# Texto para analizar
════
La soberbia de nuestra especie
El cine puede ser un espejo incómodo, incluso en el mismísimo Hollywood, que de tanto en tanto nos devuelve algún reflejo problemático, algún retrato que los espectadores nos resistimos a mirar. No hace falta que sea enfático, pues los hallazgos suelen encontrarse en los detalles: la nueva entrega de El Planeta de los Simios puede pasar por un divertimento liviano, satisfactoriamente inofensivo, aunque el ojo mínimamente atento podrá detectar otros pliegues más interesantes, algunos giros destinados a desestabilizar nuestra tranquila existencia urbana, desligada de nuestro origen natural y de las consecuencias que tiene nuestro modo de vida.
Como tantas otras producciones del mainstream norteamericano, la séptima película de la serie retrocede a los tiempos anteriores a la primera entrega: aquella épica protagonizada por Charlton Heston en su plenitud (1968), que diera lugar a otras tantas continuaciones (Escape del planeta…, 1971, Conquista del planeta…, 1972, y La batalla del planeta…, 1973), de las que la nueva película directamente se desentiende. Situado en la era contemporánea, el filme comenzará con la salvaje captura de un grupo de primates en una jungla africana, una de las cuáles terminará en un laboratorio de última generación, donde un científico de nombre Will Rodman (el siempre eficiente James Franco) la utilizará para experimentar con una sustancia genética destinada a regenerar las células del cerebro. El objetivo es buscar una cura para el Alzheimer, terrible enfermedad que aqueja al padre de Rodman, aunque sus consecuencias podrían ser imprevisibles.
════
# Instrucciones de trabajo
**A)** Según el texto sobre El Planeta de los Simios, ¿qué enfermedad sufre el padre de Will Rodman?
**B)** Transcribe del texto sobre El Planeta de los Simios el fragmento que empieza en "La soberbia de" y termina en "modo de vida.".

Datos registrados
════
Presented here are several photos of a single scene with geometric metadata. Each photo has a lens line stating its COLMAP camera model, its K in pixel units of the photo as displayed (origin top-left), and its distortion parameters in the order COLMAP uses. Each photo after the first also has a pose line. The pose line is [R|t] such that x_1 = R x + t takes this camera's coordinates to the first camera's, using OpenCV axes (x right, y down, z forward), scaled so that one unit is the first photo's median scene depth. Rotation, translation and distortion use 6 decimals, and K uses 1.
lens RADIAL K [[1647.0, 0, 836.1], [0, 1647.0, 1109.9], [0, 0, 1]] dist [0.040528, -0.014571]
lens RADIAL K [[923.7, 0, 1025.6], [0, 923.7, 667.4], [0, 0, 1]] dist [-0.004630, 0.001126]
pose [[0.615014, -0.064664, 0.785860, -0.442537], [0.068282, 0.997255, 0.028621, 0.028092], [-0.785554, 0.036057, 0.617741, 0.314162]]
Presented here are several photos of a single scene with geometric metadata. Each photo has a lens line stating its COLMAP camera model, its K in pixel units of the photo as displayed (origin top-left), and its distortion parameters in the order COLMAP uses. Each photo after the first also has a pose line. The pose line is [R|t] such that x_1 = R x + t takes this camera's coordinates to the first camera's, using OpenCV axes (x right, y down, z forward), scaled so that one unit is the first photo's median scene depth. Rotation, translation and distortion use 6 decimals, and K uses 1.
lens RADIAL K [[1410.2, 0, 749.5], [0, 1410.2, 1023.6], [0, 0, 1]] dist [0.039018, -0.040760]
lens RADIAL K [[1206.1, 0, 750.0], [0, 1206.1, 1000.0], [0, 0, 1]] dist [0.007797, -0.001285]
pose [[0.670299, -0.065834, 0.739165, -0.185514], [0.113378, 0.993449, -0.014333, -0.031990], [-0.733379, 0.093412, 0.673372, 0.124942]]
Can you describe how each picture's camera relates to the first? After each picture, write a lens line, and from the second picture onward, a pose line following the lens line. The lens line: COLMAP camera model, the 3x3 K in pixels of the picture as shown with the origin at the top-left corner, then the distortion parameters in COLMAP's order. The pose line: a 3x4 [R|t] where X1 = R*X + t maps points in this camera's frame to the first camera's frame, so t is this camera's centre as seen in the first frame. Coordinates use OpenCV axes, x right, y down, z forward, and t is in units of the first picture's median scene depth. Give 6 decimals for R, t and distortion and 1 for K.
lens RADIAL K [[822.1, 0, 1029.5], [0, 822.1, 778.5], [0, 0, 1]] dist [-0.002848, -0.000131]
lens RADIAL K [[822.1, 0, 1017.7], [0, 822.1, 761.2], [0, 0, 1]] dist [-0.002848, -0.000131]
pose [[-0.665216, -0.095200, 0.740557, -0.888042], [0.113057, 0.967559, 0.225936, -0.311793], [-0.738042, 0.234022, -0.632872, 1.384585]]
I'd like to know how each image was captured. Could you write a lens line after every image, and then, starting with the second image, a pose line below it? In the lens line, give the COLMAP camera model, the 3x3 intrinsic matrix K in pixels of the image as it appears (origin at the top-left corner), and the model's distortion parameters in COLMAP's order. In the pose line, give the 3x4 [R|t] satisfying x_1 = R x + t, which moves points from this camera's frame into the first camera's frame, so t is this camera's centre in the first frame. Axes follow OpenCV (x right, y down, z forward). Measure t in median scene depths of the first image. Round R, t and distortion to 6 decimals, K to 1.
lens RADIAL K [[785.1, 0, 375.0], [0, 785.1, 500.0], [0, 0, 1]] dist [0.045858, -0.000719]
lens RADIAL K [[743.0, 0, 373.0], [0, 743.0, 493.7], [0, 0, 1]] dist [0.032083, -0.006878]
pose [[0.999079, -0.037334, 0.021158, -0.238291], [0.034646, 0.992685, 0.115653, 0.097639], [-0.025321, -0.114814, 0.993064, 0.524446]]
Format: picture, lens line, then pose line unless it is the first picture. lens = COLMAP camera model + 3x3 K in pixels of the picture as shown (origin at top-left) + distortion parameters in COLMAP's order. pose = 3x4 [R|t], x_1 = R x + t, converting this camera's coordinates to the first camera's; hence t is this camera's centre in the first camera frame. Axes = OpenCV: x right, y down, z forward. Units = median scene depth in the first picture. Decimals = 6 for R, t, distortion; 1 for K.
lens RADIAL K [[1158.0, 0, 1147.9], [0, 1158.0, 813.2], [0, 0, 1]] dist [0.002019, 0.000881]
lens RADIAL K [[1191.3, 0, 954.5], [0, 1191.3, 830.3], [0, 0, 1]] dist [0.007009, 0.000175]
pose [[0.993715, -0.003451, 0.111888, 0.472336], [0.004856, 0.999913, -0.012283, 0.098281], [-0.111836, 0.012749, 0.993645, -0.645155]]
════
# Respuestas del ejercicio
**A)** El Alzheimer.

**B)**
La soberbia de nuestra especie
El cine puede ser un espejo incómodo, incluso en el mismísimo Hollywood, que de tanto en tanto nos devuelve algún reflejo problemático, algún retrato que los espectadores nos resistimos a mirar. No hace falta que sea enfático, pues los hallazgos suelen encontrarse en los detalles: la nueva entrega de El Planeta de los Simios puede pasar por un divertimento liviano, satisfactoriamente inofensivo, aunque el ojo mínimamente atento podrá detectar otros pliegues más interesantes, algunos giros destinados a desestabilizar nuestra tranquila existencia urbana, desligada de nuestro origen natural y de las consecuencias que tiene nuestro modo de vida.